Porter dans notre ADN des génomes de virus nous a-t-il été profitable ou pas ?
L’intégration de génomes viraux dans les chromosomes de leur hôte n’est bien sûr pas sans risque pour l’hôte. Cela peut mener à l’inactivation complète d’un gène, à la réduction, ou à l’augmentation de son activité. Ces trois types d’effets risquent d'engendrer des dysfonctionnements importants du tissu affecté pouvant aboutir au développement de cancers. Chez le chat domestique par exemple, plusieurs études ont montré que l’insertion du virus de la leucose féline de type B à l’intérieur ou aux environs de six gènes pouvait conduire au développement de lymphomes, de leucémie ou d’anémie. Les rétrovirus insérés dans notre génome depuis des millions d’années et complètement inactifs sont aussi capables de causer des problèmes de manière plus indirecte, en provoquant des réarrangements chromosomiques à l’origine de diverses pathologies. Par exemple, la recombinaison entre deux copies d’un rétrovirus endogène humain appelé HERV15 situées sur le chromosome Y peut provoquer la disparition d’une longue région génomique de 800 000 paires de bases. Cette délétion entraîne la perte d’un gène appelé « azoospermia factor 1 » et les hommes porteurs de ce réarrangement sont stériles.

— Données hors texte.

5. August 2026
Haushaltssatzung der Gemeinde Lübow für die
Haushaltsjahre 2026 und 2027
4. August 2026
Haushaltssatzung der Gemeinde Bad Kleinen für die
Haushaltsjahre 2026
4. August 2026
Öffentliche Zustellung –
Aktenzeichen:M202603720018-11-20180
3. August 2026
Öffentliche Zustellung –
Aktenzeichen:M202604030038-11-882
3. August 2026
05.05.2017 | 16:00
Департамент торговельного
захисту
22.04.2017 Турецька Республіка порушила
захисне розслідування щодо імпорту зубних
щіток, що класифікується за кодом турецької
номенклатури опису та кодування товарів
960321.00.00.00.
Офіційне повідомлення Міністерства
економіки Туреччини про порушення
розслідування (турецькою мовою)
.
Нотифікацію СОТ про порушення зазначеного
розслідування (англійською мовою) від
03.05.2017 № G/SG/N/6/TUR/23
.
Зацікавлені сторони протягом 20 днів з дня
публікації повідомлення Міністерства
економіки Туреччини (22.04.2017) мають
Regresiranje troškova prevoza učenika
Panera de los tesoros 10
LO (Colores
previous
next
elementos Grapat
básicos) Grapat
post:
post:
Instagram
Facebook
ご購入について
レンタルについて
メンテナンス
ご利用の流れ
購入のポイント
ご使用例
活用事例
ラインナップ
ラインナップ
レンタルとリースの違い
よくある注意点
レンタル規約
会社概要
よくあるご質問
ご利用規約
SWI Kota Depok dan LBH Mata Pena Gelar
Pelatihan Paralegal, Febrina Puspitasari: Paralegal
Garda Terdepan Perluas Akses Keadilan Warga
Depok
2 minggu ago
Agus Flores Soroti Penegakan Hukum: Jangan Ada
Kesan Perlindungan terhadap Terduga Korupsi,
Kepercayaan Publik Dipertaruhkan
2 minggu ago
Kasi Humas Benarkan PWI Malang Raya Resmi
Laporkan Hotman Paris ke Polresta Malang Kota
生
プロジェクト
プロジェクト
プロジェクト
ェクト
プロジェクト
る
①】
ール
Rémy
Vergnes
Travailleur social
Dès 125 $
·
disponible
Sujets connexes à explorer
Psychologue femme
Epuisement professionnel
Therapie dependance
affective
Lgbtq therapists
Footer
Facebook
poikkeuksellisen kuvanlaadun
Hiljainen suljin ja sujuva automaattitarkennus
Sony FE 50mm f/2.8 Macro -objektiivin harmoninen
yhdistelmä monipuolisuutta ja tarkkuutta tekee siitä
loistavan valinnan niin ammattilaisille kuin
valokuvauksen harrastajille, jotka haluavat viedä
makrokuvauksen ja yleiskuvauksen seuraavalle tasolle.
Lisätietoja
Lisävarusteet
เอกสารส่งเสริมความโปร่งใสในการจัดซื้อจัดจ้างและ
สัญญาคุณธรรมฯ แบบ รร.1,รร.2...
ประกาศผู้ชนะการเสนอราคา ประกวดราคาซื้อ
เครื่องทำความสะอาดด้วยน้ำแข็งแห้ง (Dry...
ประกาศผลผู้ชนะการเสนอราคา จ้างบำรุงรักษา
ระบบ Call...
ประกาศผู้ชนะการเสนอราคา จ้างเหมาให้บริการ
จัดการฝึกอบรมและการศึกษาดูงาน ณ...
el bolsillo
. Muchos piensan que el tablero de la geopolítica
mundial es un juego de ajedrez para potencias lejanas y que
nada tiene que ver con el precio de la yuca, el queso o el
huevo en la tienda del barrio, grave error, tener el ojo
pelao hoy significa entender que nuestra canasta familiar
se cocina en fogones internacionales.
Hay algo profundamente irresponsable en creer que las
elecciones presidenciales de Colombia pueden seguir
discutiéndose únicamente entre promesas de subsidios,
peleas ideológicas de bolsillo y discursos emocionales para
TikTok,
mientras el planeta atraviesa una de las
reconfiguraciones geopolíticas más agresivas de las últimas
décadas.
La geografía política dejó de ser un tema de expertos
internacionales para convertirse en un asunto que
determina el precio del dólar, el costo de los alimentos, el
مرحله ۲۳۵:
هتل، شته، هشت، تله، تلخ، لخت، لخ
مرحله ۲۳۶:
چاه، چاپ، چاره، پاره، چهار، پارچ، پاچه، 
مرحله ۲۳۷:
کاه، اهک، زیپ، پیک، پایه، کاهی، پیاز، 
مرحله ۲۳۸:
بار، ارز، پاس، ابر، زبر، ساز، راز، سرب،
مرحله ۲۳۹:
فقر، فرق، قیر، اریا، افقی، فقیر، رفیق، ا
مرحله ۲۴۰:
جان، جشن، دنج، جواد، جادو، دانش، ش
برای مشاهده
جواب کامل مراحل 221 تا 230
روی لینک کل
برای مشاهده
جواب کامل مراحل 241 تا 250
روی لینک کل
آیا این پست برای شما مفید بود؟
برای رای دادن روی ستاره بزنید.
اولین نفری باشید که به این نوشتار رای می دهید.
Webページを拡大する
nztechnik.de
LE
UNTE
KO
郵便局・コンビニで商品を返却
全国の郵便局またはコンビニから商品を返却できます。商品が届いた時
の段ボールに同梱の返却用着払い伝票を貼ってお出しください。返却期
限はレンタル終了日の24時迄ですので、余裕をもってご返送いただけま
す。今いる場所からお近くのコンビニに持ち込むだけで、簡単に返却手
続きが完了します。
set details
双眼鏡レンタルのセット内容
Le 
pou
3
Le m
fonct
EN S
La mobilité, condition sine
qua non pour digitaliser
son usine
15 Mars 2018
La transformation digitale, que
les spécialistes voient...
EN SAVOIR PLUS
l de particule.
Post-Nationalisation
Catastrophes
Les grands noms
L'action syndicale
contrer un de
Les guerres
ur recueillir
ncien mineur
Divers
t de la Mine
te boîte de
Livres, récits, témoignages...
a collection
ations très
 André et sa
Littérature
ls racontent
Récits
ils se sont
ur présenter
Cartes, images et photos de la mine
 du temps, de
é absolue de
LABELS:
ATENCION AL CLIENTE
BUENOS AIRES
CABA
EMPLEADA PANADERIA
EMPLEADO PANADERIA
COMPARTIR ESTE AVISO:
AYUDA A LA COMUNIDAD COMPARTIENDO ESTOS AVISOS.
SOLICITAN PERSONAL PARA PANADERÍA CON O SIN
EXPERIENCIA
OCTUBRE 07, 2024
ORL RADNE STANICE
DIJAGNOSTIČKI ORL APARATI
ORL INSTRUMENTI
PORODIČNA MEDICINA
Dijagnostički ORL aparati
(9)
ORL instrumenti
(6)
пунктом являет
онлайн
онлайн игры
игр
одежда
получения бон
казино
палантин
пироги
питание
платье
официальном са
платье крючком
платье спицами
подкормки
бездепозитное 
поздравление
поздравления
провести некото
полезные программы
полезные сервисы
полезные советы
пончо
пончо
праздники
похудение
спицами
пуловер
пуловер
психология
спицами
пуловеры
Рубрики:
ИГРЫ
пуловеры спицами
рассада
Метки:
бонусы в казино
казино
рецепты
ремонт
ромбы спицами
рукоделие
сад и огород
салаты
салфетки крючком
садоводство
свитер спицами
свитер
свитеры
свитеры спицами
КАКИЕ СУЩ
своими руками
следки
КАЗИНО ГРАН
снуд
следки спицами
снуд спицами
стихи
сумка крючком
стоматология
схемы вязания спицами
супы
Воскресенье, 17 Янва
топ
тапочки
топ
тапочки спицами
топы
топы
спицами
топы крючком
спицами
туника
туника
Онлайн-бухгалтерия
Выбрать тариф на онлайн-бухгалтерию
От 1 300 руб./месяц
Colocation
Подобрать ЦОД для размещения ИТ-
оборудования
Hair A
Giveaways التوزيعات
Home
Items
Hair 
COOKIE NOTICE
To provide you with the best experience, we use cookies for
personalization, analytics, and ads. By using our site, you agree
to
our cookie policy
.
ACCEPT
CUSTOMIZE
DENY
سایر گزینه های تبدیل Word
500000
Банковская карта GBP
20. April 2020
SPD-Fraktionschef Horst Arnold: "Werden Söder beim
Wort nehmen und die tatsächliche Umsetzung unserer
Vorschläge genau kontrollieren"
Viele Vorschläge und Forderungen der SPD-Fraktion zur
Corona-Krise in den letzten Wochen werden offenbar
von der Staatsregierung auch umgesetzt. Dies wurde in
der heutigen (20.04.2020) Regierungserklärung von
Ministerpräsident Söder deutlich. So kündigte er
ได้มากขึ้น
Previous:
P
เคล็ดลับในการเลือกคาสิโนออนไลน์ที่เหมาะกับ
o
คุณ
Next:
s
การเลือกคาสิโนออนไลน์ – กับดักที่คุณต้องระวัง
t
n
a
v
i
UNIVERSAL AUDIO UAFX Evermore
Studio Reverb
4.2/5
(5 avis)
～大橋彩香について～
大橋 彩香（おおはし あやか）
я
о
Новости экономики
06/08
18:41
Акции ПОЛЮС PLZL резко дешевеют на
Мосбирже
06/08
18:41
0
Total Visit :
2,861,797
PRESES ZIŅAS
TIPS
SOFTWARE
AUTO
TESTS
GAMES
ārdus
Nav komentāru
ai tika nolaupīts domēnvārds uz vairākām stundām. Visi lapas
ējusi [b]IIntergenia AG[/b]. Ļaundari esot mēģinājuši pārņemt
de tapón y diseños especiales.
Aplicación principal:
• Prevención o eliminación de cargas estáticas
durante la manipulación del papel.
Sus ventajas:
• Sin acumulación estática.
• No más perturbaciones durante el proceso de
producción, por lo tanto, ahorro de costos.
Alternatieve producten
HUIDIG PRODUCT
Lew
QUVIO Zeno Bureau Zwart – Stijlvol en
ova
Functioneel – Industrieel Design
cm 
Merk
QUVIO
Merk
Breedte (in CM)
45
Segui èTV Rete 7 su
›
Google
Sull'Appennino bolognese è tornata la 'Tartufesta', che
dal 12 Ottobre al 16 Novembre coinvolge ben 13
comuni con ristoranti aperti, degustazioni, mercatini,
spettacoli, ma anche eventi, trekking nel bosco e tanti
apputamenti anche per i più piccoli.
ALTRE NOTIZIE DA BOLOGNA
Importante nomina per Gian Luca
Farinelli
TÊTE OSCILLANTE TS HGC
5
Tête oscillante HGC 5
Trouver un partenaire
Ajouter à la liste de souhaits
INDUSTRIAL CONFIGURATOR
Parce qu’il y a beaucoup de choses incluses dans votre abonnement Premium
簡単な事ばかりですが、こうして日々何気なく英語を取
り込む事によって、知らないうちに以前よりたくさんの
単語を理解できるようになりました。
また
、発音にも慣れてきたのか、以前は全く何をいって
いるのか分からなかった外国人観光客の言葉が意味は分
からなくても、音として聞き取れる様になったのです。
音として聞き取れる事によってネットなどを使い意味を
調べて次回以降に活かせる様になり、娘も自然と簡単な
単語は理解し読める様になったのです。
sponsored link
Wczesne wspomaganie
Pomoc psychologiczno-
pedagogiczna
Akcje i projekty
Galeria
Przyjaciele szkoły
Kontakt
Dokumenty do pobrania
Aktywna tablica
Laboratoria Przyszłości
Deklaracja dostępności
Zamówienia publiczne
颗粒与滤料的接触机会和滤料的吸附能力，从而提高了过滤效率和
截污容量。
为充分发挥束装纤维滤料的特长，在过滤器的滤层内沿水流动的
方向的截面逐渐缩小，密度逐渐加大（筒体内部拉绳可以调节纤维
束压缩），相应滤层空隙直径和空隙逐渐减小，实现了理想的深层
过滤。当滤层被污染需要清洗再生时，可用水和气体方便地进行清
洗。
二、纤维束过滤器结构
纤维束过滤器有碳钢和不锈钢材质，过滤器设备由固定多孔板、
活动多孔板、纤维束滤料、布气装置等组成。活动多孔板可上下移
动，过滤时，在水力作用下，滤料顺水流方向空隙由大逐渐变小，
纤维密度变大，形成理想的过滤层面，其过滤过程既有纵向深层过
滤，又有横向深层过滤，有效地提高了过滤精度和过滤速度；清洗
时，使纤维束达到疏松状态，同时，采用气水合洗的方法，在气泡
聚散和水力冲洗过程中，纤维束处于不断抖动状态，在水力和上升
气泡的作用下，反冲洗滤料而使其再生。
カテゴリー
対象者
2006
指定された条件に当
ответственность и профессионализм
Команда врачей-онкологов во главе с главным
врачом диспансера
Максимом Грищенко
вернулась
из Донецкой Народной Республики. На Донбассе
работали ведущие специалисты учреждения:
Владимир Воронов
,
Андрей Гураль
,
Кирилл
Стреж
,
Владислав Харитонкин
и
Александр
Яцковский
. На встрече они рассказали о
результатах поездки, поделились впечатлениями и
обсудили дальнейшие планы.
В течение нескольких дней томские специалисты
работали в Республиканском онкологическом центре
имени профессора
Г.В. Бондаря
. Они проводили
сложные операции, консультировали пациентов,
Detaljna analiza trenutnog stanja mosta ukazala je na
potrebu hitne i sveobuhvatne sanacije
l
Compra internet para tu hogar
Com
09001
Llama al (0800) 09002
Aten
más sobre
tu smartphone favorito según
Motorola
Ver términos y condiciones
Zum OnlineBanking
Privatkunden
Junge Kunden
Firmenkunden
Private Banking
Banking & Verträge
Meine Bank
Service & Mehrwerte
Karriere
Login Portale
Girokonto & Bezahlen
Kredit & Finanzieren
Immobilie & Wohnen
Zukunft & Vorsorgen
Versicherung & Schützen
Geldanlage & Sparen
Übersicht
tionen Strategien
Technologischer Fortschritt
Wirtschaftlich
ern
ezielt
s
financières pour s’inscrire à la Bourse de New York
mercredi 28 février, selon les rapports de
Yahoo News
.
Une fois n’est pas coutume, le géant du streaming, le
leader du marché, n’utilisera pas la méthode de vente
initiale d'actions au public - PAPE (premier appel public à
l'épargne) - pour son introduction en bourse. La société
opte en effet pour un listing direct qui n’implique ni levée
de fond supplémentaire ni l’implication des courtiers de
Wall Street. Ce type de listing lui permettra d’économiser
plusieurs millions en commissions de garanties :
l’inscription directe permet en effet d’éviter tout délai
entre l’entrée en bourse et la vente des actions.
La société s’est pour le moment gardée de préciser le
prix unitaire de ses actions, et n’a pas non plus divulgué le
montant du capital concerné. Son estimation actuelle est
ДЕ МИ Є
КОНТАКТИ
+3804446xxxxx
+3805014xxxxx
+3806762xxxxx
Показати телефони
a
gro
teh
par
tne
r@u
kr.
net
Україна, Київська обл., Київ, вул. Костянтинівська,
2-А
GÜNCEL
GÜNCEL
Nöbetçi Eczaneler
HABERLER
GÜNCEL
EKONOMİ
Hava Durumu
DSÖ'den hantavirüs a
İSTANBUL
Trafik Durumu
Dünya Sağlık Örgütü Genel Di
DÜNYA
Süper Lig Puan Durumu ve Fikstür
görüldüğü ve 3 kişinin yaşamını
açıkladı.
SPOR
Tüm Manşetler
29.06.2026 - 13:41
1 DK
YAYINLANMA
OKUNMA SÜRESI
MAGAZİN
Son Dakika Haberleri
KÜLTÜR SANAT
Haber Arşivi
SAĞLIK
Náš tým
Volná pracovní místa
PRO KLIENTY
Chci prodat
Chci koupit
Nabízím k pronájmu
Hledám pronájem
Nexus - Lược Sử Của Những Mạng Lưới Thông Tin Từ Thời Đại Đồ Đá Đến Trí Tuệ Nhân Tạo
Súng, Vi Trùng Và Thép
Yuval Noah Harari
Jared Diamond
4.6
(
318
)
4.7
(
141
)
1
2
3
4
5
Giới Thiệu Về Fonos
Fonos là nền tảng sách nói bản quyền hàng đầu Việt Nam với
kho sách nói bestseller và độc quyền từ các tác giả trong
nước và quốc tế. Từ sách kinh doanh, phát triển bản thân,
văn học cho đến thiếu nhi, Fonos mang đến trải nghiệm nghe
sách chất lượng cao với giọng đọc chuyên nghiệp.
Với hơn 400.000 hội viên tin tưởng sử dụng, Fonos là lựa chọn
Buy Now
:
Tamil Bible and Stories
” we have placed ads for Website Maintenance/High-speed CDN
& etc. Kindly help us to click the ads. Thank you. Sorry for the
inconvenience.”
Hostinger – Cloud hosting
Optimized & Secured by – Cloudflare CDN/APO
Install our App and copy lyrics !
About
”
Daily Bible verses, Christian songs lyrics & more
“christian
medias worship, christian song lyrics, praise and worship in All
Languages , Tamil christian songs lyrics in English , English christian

On peut tout de même penser que les problèmes, somme toute assez rares, causés par les virus endogènes sont un maigre tribut à payer comparé aux énormes bénéfices évolutifs que ces séquences ont apportés à leurs hôtes durant des millions d’années. La grande quantité d’ADN ajoutée au génome humain par l’intégration des rétrovirus endogènes a fourni un terreau très fertile de matériel brut, recyclé de nombreuses fois en séquences remplissant désormais des fonctions cellulaires capitales. Prenons par exemple le cas de deux gènes humains appelés syncytine 1 et 2, qui sont impliqués dans la formation du placenta. Ils dérivent d’un gène rétroviral codant une protéine permettant normalement aux virus de fusionner avec la membrane des cellules de l’hôte et de pénétrer à l’intérieur du compartiment cellulaire. Les syncytines ont retenu leur capacité fusogénique d’origine mais elles sont désormais impliquées dans la fusion de cellules du placenta pour former une couche qui permet les échanges de nutriments entre la mère et le fœtus. L’équipe de Thierry Heidmann (Institut Gustave Roussy à Villejuif) a montré que ces deux gènes humains dérivaient de deux rétrovirus endogènes différents intégrés dans le génome des primates il y a environ 40 millions d’années. Il est assez intrigant et fascinant de réaliser que le nid dans lequel nous avons tous baigné pendant les neuf premiers mois de notre vie n’aurait certainement pas été aussi douillet si les virus n’existaient pas… Cet exemple et bien d'autres montrent qu'il serait très réducteur de ne considérer les virus que comme des parasites dangereux et inutiles.